Some events

Three, in fact:

One. Sunday October 22nd. The Bleddfa Centre have a day of events called You’ve Written a Book, Now What? Helena Attlee, KJ Whittaker (I’m immersed in her marvellous False Lights at the moment) and I will be talking about… that sort of thing from 10:55. But there are all sorts of speakers all day: agents, experts of every stripe.

Two. Thursday November 2nd. An evening at Waterstones Trafalgar Square with Fiona Mozley, Daisy Johnson and Danny O’Connor discussing “literary writing, nature and life, and the intriguing connections between rural landscapes and language”.

Three. Friday 10th November at the Malvern Book Cooperative. An evening of Addlands, that one. Starts at 7:30pm.

 

So there we go. More things presently.

Caerleon

Well, this is such a fine poster I had to put it up. Caerleon, July 8th. I’m doing an event of some sort with Cynan, who is always good value. Hopefully we’ll get to talk about Arthur Machen, whose The Hill of Dreams haunts me as much as ever.

MOMA and Radio 3

A couple of things worth knowing about perhaps. One is the Sound Walk to Hay-on-Wye: a four-hour walk/ meditation on the Welsh borders landscape, led by the incomparable Horatio Clare. It went out on Monday on Radio 3 but is safely on the iplayer. I turn up on it, I think, about halfway through, talking about remote farms and odd bits of dialect. Christopher Meredith also shows up to read, among other things, his magnificent poem ‘Borderland’, which played a big role in my Addlands thinking.

The other thing is the Landscape to Abstraction Conference, which is taking place at MOMA in Machynlleth on Saturday June 17th. It’s a day of many interesting things, but the subject is ‘the transformation of place in art, music and literature’ and I’ve done a fair bit of children juggling to be able to take part. I’ll be in discussion with the painter Kate Corbett-Winder and the composer Piers Partridge at 2:45. Do come along if you can…

US Reviews

I’ve reverted to my usual slackness in posting lately, but I did want to put up a couple of recent reviews – from the NY Times, and the Manhattan Book Review. My thanks to Mike Peed and Tamara Benson for such thoughtful stuff.

From some reason the NY Times won’t embed, but this link ought to work.

Addlands: A Novel

Elegy

My thanks to Countryfile for choosing Addlands as one of their 12 Great Books to Read This Autumn, and to Lucy Scholes for her thoughtful appreciation. One thing, though. She writes that “Addlands is an elegy to a world and way of life that’s fading away”. A few people have called the book elegiac now, and I do think it’s a misreading. One of the few things I fault in Gideon Koppel’s wonderful 2008 film, Sleep Furiously, about a village community in Ceredigion, is its final piece of text, its only commentary: “It is only when I sense the end of things,/ that I find the courage to speak/ the courage but not the words”. In the book itself it is not for me to commentate, and my view now is only my view.

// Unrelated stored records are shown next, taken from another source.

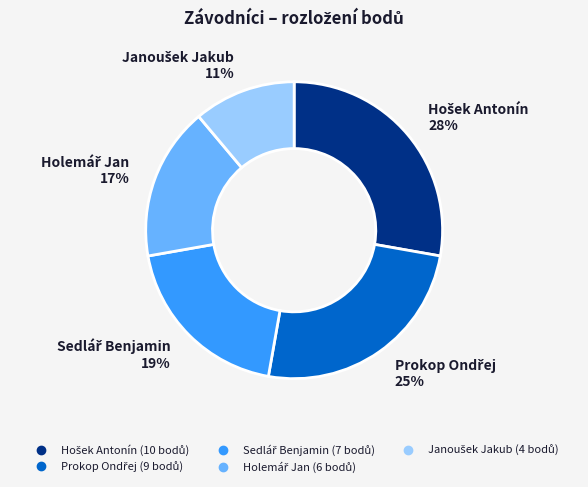

To the nearest percent, what is the difference between the largest and smallest slice percentages?

17%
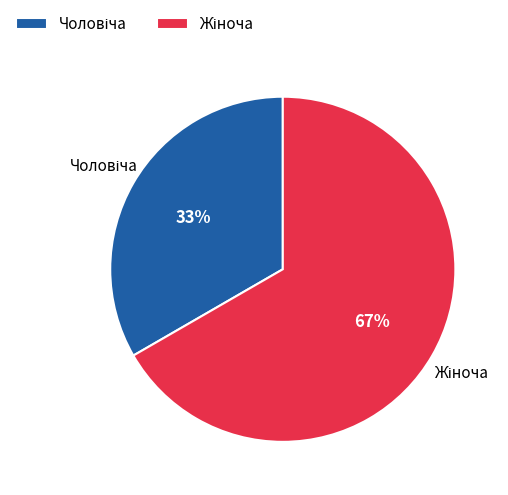

Does any single category account for the majority?

Yes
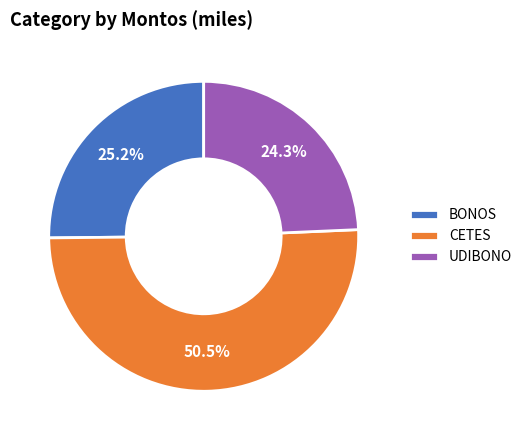

To the nearest percent, what is the difference between the UDIBONO and CETES slice percentages?

26%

But I have to say, I wrote Addlands precisely not as an elegy. It describes a period of accelerated change, but as Etty reflects in the 1989 chapter, at the end of the harvest: “The anxiety of the morning was gone – and that was nothing to the days of hay when they had been slaves to every turn in the weather and the winter waited dark and uncertain. The silage, the combine, these things were like blessings…” The change experienced by the characters is, to them, as good as it is bad and, which is crucial, this has never been a static place. It is precisely the sense of stasis in other novels of the Welsh borders, the depiction of people as archetypal or (like Iago Prytherch) “your prototype”, the sense of the Cymri on the one hand and the Saxons on the other as having been ever and implacably opposed, that I was writing against. Disagree with me by all means, but I can’t see Addlands as any sort of lament.

Events

A couple of events in the next two weeks. Come along if you can. The first is at Crickhowell Literary Festival – at 7:30pm on October 1st. I’ll be talking to Horatio Clare, or he’ll be talking to me.

The second is at Penarth Literature Festival – at 2:30 on October 9th, a date better known for being (son) Edwyn’s birthday. There Oliver Balch and I will be talking to Jasper Fforde, in some combination, with all eyes on the Welsh borders.

Actually, now I think of it/ look at the calendar: 7pm, October 13th, Cardiff Waterstones. I’ve been charged with grilling Max Porter about his glorious Grief Is the Thing With Feathers. I’ve always avoided the chairing role before so we will see what comes of that.